*** Excerpt ***

Monday, November 01, 2010

Best Important Follow Up

I thought I was going to post Halloween pictures tonight.  Instead I made this post.  I guess this is a Feelings Blog after all.  Don't expect anything like this to happen again soon.

On a recent rare visit from the basement.  Can you see his talon?
On Thursday, October 28th the cat died.  He was twenty and a half years old.  When Emily checked on him before work that morning he was sleeping, when she came home after work he was not.  Unfortunately for poor Emily, Mom and Dad were out of town at the time—Dad suggested she bag the cat up and put him in the freezer until they came back, which she did.  Funeral services are scheduled for late this afternoon.

I find myself in this strange circumstance when I'm in my 30's and suddenly the pets have died.  Most of my friends had a cat or dog die in grade school, not me.  So now I find myself a grown man (of sorts) dealing with mortality-issues that most seem to have sorted out by fifth grade.  While the news of the dog's passing was more tragic for me, probably because we put her down and it sounded like such a terrible house-call production, the loss of the cat is more of an end-of-an-era experience, a "things-will-never-be-the-same" occurrence.

I wish to memorialize our animal with a timeline, a biography of sorts.  I have consulted no one on any of these dates or details so many are probably wrong and I am writing this before going to bed.  This is just some straight-from-the-top-of-my-dome pet-musings, that's all.

*** End of Excerpt ***

[About this task] Please output the passage of the blog post above from "Best Important Follow" up to and including "see his talon?", word for word.

*** Data to examine ***

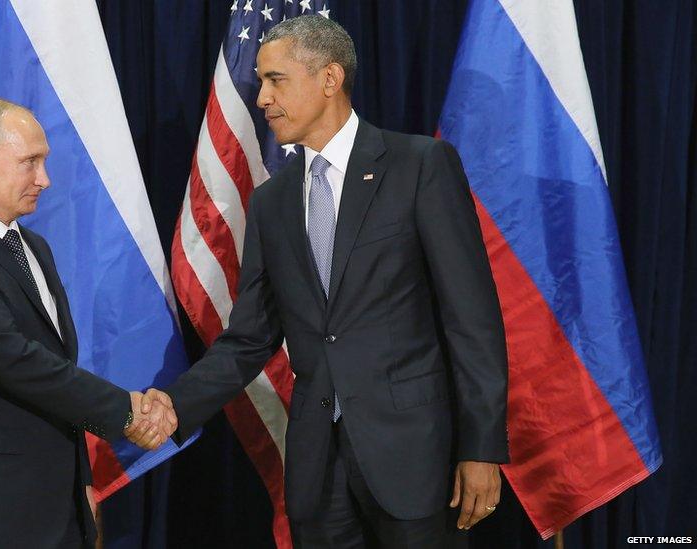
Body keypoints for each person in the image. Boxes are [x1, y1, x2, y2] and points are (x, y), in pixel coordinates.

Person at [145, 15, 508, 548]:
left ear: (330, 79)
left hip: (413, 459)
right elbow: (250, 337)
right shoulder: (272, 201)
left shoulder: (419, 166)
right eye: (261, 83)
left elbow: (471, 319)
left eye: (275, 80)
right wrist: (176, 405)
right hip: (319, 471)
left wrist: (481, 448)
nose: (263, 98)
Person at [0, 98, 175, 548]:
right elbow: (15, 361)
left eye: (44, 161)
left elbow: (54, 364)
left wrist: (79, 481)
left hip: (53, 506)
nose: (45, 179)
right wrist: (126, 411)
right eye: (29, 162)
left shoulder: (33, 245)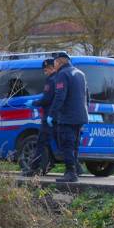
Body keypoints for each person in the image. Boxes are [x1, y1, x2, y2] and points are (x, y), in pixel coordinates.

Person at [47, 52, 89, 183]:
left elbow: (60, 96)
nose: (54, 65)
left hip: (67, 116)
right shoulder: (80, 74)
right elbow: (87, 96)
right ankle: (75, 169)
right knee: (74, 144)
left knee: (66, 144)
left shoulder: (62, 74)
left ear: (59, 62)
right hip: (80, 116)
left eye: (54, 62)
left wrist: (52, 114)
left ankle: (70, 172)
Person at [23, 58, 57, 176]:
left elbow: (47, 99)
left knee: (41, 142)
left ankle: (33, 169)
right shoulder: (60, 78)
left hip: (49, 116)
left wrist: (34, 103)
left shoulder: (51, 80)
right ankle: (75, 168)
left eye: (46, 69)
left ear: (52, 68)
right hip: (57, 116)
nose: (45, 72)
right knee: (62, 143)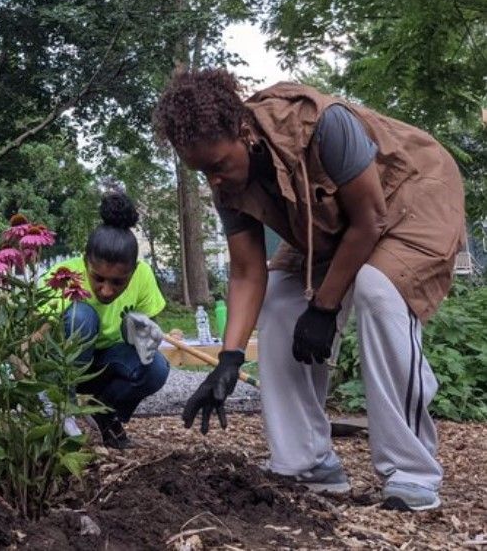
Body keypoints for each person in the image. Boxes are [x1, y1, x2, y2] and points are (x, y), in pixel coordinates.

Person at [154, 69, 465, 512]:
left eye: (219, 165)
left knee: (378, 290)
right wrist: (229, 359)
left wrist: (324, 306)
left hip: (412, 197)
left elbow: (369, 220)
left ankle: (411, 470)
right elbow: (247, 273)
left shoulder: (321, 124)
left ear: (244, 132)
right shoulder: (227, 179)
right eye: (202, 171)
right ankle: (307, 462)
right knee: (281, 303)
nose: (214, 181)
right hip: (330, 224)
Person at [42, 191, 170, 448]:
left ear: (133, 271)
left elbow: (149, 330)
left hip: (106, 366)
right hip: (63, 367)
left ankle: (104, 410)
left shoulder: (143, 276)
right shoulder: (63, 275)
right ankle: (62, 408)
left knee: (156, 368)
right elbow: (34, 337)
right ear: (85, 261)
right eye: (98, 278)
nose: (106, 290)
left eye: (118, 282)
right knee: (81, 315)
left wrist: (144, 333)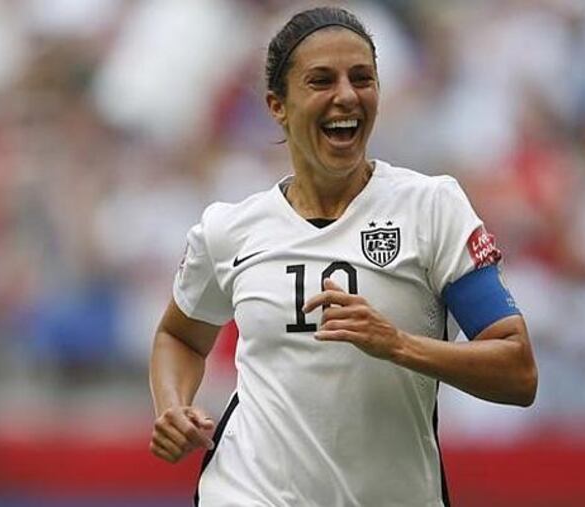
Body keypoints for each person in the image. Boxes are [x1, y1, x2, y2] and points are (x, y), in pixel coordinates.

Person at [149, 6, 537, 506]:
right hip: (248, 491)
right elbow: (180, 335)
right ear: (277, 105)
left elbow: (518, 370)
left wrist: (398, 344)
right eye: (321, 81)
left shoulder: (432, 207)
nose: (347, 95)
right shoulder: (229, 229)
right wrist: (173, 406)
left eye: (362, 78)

*** End of Data to examine ***
*** Data to examine ***

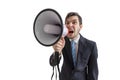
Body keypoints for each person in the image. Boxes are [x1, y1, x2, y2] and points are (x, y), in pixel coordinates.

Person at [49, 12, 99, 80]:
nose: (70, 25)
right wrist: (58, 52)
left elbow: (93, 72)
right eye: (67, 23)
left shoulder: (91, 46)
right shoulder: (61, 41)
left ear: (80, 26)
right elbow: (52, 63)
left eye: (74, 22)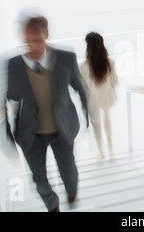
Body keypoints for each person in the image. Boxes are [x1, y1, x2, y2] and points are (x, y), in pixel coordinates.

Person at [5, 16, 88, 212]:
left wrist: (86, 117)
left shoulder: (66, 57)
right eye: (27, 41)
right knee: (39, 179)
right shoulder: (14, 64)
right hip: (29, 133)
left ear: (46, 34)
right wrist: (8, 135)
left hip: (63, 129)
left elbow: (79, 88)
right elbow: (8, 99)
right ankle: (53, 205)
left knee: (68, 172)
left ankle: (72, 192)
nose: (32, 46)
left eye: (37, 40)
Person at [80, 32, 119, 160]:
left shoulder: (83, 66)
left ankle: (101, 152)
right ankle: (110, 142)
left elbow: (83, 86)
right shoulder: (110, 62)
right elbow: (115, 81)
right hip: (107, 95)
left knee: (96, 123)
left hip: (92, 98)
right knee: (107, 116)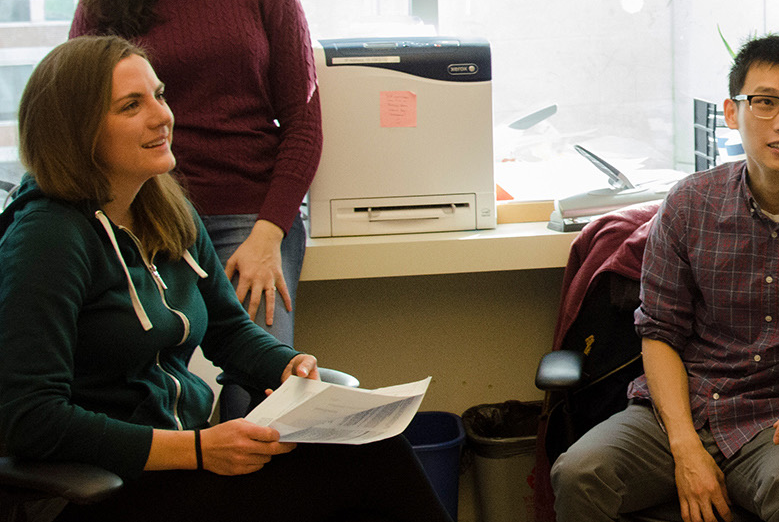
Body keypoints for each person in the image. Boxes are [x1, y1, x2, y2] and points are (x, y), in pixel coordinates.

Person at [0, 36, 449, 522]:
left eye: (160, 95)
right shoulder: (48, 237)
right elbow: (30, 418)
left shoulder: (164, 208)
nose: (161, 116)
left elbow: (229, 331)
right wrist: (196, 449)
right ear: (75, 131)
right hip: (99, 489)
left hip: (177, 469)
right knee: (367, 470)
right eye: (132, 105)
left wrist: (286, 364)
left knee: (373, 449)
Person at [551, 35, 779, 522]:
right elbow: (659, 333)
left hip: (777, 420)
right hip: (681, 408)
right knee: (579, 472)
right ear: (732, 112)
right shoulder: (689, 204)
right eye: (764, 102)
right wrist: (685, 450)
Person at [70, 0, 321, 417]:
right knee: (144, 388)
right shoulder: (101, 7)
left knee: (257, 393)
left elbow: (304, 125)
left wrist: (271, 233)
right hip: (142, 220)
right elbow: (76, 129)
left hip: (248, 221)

*** End of Data to examine ***

[Task response]
Best Important Follow Up

I thought I was going to post Halloween pictures tonight.  Instead I made this post.  I guess this is a Feelings Blog after all.  Don't expect anything like this to happen again soon.

On a recent rare visit from the basement.  Can you see his talon?